EXCERPTED RECORDS:
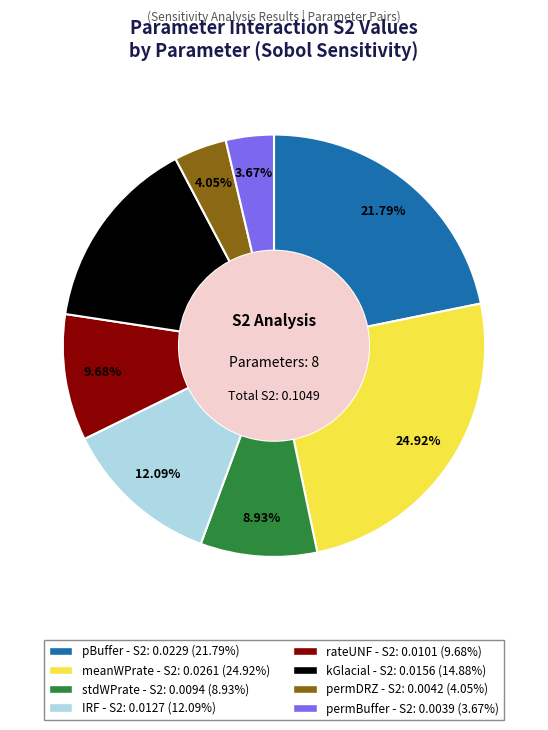

To the nearest percent, what is the combined percentage of permBuffer and meanWPrate?

29%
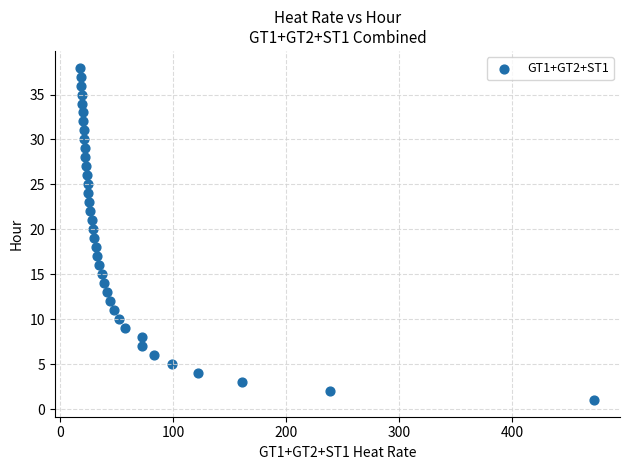

What is the range of Y values (max minus min)?

37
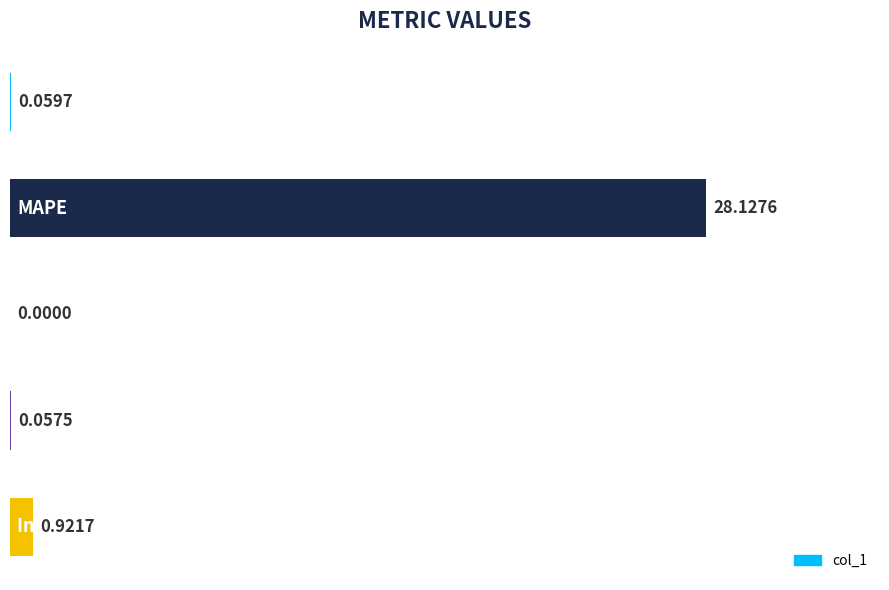

What is the sum of all values?

29.2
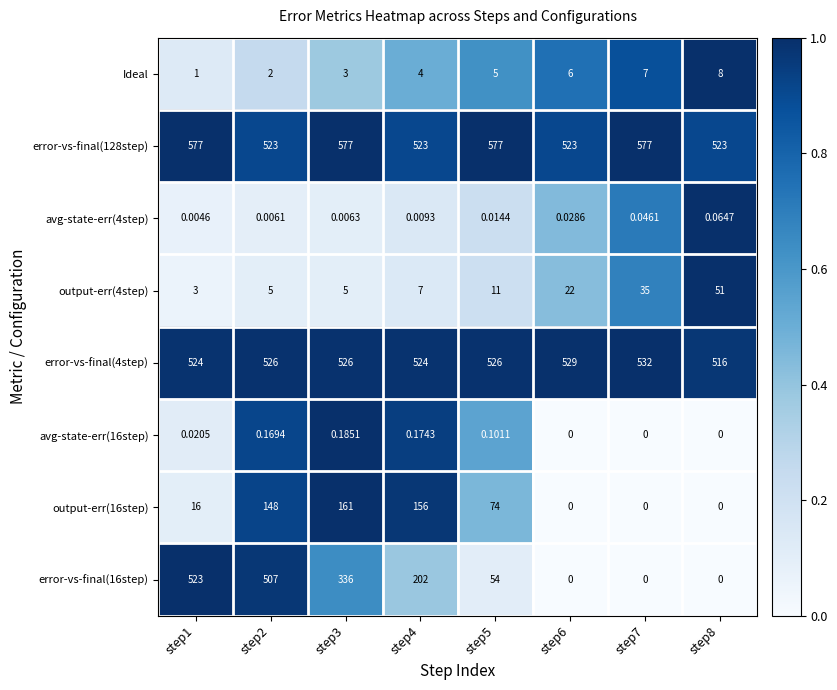

What is the total value across all series at step3?

1608.2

THE TASK: Reproduce the rows above word for word, leaving out the pictures.

ANSWER TO THIS PROBLEM:
To the nearest percent, what is the combined percentage of permBuffer and meanWPrate?

29%

What is the range of Y values (max minus min)?

37

What is the sum of all values?

29.2

What is the total value across all series at step3?

1608.2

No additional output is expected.